What the task asks
Write out the entries below word for word, starting at the line with "Document page, 2001x1125 pixels." and continuing up to and including the line with "text_box Compte de".

Records for the exercise

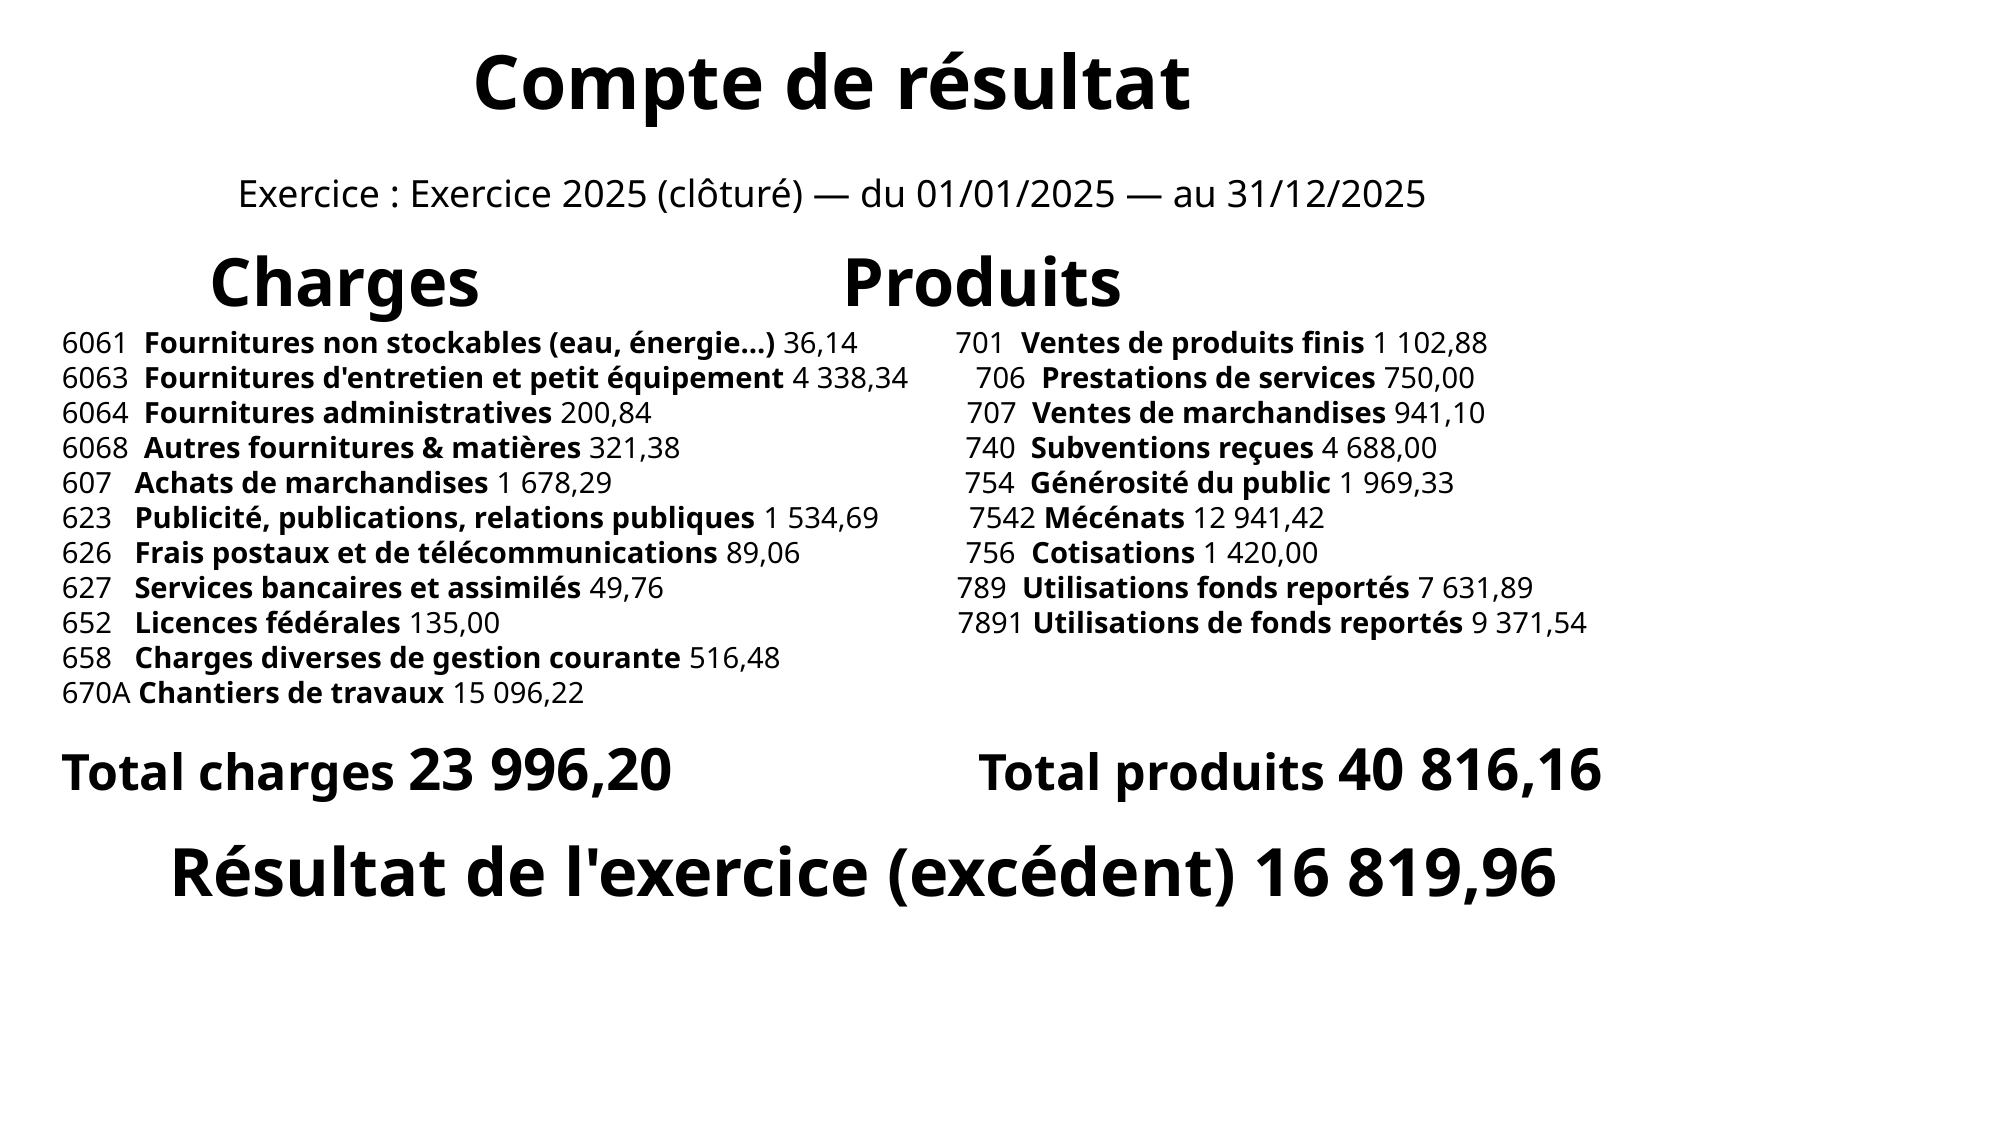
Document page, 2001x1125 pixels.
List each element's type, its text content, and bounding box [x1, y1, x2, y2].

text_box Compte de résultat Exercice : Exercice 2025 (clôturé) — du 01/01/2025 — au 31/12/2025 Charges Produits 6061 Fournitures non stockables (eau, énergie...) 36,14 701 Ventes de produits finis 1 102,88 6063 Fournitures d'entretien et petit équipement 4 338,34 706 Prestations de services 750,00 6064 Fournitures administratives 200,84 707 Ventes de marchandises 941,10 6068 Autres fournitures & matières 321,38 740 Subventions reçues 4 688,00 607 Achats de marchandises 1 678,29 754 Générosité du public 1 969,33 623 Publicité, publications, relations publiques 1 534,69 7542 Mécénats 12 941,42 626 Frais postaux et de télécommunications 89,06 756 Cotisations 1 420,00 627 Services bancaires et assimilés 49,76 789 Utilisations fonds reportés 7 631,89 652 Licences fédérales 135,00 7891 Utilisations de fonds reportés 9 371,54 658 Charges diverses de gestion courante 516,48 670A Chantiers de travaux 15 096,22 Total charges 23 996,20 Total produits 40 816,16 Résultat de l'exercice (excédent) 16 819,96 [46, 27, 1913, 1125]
* * *
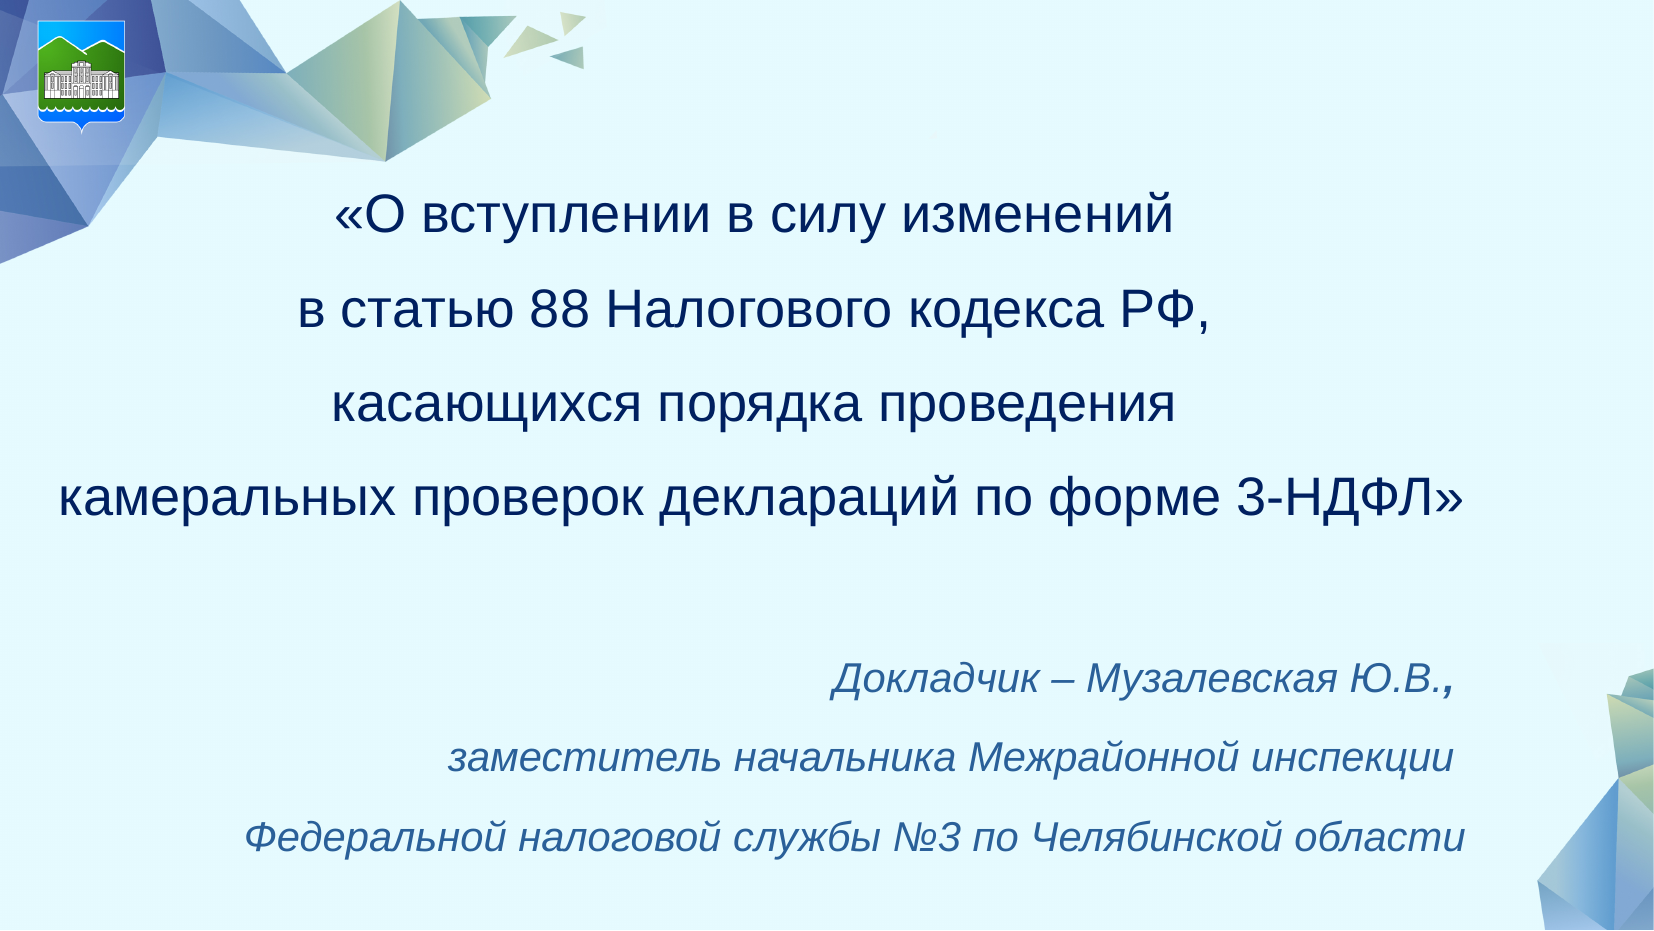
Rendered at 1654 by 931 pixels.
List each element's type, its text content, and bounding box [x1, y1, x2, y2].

Finished exercise
Document page, 2001x1125 pixels.
List each element's type, its text content, and bounding box [x1, y1, x2, y2].

text_box Compte de résultat Exercice : Exercice 2025 (clôturé) — du 01/01/2025 — au 31/12/2025 Charges Produits 6061 Fournitures non stockables (eau, énergie...) 36,14 701 Ventes de produits finis 1 102,88 6063 Fournitures d'entretien et petit équipement 4 338,34 706 Prestations de services 750,00 6064 Fournitures administratives 200,84 707 Ventes de marchandises 941,10 6068 Autres fournitures & matières 321,38 740 Subventions reçues 4 688,00 607 Achats de marchandises 1 678,29 754 Générosité du public 1 969,33 623 Publicité, publications, relations publiques 1 534,69 7542 Mécénats 12 941,42 626 Frais postaux et de télécommunications 89,06 756 Cotisations 1 420,00 627 Services bancaires et assimilés 49,76 789 Utilisations fonds reportés 7 631,89 652 Licences fédérales 135,00 7891 Utilisations de fonds reportés 9 371,54 658 Charges diverses de gestion courante 516,48 670A Chantiers de travaux 15 096,22 Total charges 23 996,20 Total produits 40 816,16 Résultat de l'exercice (excédent) 16 819,96 [46, 27, 1913, 1125]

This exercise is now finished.